**What is expected**
Of all the lines in the records below, copy only those that contain the string "mathcal".

-=-=-

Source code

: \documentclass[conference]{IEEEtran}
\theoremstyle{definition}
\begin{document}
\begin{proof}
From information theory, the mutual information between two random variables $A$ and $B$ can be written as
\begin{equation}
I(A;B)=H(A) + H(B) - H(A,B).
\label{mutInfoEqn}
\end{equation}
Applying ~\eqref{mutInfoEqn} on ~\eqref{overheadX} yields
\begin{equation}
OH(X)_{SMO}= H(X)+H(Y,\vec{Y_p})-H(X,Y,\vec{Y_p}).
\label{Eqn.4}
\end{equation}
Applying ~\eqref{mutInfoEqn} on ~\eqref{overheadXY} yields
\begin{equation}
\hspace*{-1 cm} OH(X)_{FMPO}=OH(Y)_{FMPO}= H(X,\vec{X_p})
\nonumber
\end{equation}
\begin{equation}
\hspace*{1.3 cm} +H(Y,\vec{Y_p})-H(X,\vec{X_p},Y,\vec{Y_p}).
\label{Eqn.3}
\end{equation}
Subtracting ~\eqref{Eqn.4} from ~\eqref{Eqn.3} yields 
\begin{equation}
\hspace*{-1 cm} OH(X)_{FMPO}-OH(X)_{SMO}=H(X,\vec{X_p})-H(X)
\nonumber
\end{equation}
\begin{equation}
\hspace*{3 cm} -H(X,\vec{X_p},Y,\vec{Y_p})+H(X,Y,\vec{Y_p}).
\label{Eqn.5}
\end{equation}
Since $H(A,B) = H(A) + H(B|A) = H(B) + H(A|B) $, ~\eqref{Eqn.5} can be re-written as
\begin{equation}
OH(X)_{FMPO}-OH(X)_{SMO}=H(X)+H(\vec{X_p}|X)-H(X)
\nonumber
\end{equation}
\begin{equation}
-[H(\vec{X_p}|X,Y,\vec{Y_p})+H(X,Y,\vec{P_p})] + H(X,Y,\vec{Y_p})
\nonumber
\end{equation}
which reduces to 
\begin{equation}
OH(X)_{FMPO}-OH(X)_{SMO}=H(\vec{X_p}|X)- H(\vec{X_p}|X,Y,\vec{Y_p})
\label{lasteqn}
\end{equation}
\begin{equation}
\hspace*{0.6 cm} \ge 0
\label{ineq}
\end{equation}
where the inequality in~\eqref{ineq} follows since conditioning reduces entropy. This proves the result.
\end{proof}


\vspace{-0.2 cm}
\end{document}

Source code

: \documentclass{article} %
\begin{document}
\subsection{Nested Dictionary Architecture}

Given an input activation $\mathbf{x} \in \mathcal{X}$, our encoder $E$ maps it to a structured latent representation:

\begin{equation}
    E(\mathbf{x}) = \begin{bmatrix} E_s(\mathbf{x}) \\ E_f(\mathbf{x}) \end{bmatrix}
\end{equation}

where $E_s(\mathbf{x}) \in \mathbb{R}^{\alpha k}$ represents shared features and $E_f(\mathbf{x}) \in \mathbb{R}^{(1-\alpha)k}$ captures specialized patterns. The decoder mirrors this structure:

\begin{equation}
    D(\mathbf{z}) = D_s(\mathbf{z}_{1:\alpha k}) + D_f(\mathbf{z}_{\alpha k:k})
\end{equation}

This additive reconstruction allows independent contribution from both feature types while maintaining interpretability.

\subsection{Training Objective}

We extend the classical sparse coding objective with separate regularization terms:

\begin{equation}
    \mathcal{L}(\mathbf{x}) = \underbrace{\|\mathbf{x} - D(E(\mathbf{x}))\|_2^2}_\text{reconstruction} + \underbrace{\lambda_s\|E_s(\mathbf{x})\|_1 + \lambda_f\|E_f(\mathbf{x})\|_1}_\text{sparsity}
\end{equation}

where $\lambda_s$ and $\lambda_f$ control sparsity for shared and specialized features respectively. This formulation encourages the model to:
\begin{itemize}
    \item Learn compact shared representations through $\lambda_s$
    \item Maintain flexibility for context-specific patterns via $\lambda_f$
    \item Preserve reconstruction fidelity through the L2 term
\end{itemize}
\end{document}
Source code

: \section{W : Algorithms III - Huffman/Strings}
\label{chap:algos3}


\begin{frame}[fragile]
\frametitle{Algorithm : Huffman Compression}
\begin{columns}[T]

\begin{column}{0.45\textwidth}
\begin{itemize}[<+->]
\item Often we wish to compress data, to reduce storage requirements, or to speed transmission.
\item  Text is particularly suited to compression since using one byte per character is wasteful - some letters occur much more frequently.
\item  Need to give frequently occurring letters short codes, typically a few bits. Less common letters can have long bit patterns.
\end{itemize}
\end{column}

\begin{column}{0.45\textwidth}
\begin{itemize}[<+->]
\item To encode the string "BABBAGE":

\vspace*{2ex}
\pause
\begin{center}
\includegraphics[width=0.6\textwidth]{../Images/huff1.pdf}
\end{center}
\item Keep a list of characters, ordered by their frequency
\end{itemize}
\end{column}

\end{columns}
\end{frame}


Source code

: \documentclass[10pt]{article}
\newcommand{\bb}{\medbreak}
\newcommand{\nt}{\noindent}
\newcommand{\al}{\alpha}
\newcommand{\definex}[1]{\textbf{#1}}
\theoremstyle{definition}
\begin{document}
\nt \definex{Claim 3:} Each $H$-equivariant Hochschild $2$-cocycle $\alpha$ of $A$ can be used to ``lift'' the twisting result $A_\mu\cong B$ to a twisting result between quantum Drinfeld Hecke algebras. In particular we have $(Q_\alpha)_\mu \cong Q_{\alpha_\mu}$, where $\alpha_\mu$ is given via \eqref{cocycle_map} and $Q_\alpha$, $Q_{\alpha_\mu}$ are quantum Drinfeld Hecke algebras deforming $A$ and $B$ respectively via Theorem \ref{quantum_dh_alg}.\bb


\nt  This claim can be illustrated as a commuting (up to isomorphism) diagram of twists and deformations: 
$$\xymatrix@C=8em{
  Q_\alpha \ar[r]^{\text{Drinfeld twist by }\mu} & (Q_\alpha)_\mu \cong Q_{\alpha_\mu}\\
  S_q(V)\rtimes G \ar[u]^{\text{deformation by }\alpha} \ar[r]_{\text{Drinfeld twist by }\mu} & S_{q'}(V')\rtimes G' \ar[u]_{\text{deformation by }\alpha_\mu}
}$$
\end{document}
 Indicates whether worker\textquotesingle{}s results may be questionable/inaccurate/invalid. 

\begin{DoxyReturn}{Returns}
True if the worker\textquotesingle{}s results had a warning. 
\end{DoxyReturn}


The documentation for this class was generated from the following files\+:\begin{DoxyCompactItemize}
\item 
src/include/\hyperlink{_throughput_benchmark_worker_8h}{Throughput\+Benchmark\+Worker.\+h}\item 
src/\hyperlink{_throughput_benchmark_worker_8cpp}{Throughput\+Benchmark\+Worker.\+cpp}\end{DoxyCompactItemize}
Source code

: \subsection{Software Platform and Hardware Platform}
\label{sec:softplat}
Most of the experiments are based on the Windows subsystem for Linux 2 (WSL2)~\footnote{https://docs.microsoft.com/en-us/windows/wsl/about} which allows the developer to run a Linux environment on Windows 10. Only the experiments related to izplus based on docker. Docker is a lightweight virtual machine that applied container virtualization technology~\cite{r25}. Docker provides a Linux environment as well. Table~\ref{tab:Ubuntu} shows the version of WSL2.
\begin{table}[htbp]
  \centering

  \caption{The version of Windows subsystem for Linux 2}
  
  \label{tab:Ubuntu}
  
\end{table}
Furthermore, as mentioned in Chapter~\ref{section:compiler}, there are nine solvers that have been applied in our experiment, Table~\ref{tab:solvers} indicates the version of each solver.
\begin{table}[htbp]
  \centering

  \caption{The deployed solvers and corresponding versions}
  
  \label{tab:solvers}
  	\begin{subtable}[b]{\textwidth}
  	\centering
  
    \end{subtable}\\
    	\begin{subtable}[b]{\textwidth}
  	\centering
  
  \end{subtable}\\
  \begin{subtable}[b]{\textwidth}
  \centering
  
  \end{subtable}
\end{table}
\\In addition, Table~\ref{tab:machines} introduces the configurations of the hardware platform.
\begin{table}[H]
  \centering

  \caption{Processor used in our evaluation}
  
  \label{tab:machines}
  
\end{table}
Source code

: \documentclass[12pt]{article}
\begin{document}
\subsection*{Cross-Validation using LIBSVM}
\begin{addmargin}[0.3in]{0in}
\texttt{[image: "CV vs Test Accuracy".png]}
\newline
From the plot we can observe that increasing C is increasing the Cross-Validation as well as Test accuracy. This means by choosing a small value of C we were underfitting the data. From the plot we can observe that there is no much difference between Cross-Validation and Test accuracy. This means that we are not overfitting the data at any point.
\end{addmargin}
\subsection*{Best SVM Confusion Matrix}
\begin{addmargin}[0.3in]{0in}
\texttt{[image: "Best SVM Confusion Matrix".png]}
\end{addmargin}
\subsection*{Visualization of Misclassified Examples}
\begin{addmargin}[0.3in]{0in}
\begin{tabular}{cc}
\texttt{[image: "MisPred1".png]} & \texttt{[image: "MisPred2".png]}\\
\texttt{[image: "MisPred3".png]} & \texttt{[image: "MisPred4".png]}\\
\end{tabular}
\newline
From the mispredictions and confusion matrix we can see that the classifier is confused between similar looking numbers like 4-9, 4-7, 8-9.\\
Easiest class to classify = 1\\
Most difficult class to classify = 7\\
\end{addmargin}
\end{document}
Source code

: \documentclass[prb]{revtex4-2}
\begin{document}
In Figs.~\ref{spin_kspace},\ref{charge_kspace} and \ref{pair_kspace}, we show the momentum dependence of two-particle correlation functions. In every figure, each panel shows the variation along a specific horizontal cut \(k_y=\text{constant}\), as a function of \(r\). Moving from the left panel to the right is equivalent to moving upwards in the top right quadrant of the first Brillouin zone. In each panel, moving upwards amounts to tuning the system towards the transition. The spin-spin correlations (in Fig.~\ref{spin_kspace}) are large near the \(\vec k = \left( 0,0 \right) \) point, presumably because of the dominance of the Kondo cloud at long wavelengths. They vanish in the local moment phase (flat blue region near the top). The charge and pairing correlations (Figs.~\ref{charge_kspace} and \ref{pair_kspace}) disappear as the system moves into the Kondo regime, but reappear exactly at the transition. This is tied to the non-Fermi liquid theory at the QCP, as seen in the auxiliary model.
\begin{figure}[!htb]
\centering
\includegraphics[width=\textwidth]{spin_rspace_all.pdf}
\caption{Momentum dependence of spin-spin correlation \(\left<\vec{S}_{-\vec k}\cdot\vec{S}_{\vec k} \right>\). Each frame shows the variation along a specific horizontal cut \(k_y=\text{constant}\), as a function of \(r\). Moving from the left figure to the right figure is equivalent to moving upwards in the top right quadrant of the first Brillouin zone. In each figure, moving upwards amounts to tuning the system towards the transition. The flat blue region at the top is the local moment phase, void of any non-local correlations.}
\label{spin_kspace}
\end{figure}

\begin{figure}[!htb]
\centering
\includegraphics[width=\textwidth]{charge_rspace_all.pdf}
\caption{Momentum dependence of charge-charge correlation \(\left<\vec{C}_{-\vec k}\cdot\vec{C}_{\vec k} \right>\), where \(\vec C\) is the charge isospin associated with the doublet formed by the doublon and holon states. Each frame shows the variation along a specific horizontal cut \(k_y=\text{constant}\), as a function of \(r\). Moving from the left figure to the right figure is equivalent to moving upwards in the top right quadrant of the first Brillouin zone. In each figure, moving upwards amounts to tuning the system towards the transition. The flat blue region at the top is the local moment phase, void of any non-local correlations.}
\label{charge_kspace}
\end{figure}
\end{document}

-=-=-

**Expected answer**
Given an input activation $\mathbf{x} \in \mathcal{X}$, our encoder $E$ maps it to a structured latent representation:
    \mathcal{L}(\mathbf{x}) = \underbrace{\|\mathbf{x} - D(E(\mathbf{x}))\|_2^2}_\text{reconstruction} + \underbrace{\lambda_s\|E_s(\mathbf{x})\|_1 + \lambda_f\|E_f(\mathbf{x})\|_1}_\text{sparsity}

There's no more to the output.